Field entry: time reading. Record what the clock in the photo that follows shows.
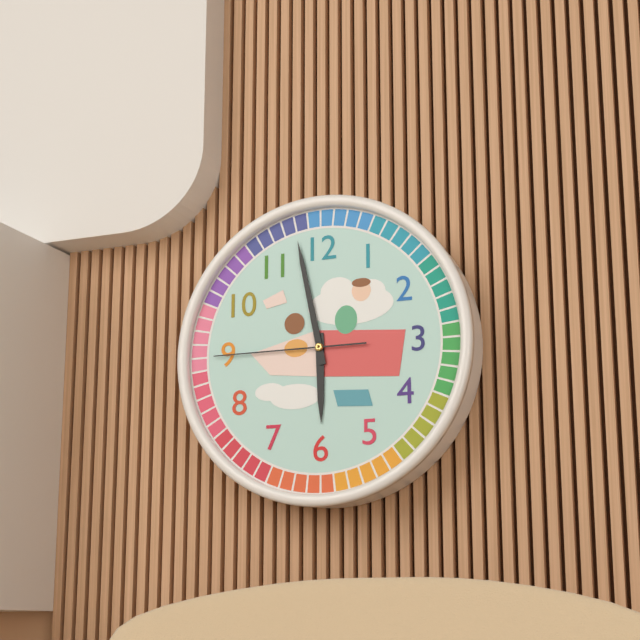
5:58:45
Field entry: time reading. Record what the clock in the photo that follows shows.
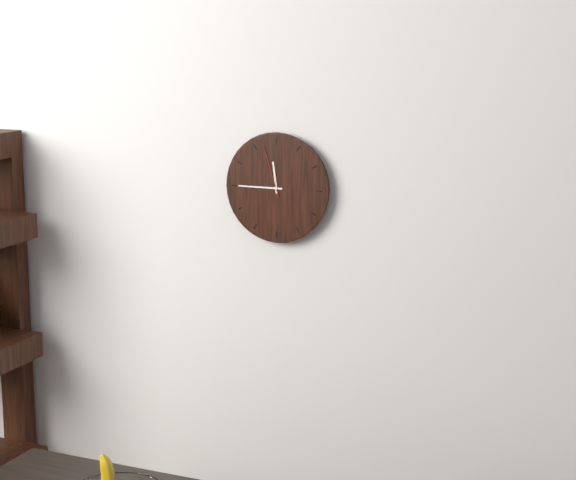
11:45:57
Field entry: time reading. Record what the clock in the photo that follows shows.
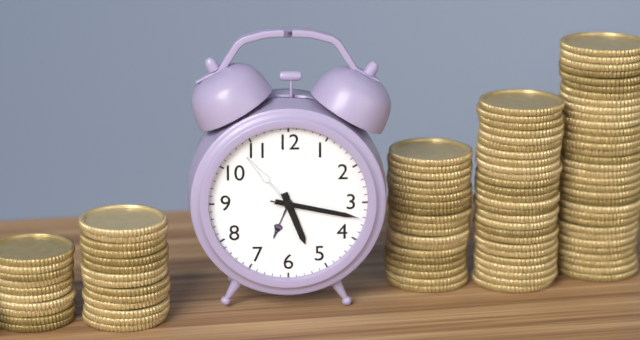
5:17:17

====

◆ PROBLEM DESCRIPTION: Render the records above as a two-column CSV with the header columns "entry" and "reading", giving one row per record: the record's text under "entry" and its answer under "reading". Enclose each field in double quotes, replace any line breaks with spaces, and leave out the pictures.

◆ EXERCISE ANSWER:
entry,reading
"Field entry: time reading. Record what the clock in the photo that follows shows.","5:58:45"
"Field entry: time reading. Record what the clock in the photo that follows shows.","11:45:57"
"Field entry: time reading. Record what the clock in the photo that follows shows.","5:17:17"